# Study material
┌────────

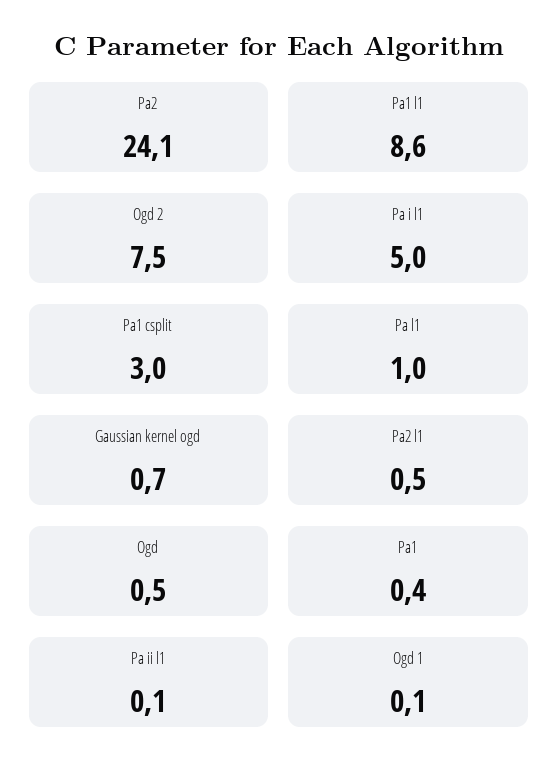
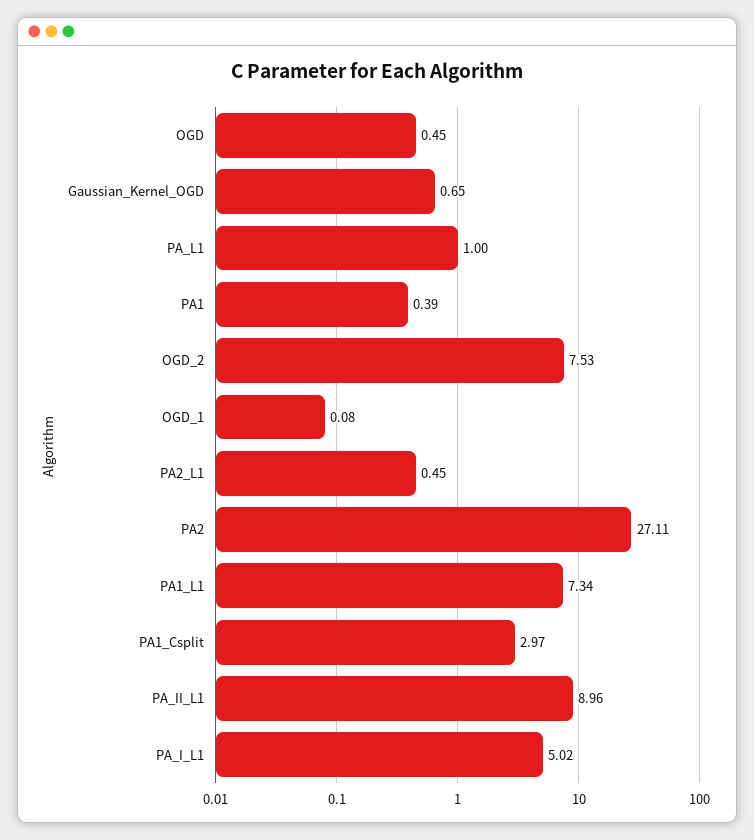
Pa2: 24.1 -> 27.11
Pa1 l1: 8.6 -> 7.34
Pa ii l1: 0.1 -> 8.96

└────────
┌────────

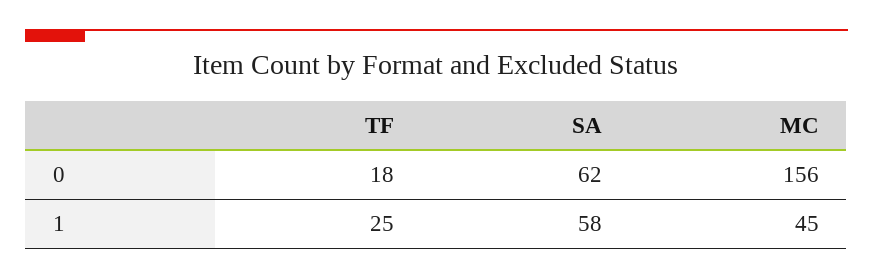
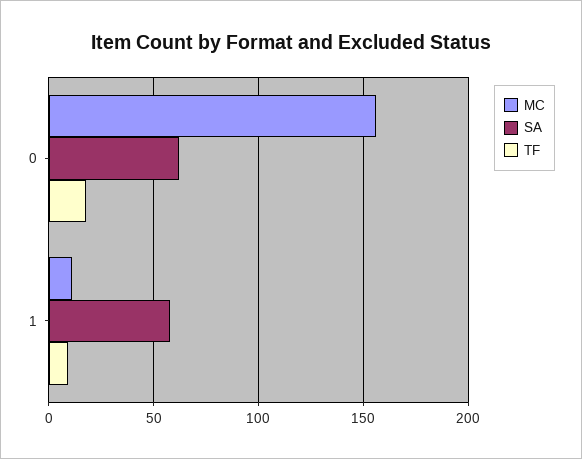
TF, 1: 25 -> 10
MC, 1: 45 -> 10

└────────
┌────────

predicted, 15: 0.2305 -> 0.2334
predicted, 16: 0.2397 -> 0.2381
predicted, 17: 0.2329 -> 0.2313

└────────

# Instruction
Quote the data above from the line containing "predicted, 15: 0.2305 -> 0.2334" to the line containing "predicted, 17: 0.2329 -> 0.2313", inclusive, and stop.

# Completed task
predicted, 15: 0.2305 -> 0.2334
predicted, 16: 0.2397 -> 0.2381
predicted, 17: 0.2329 -> 0.2313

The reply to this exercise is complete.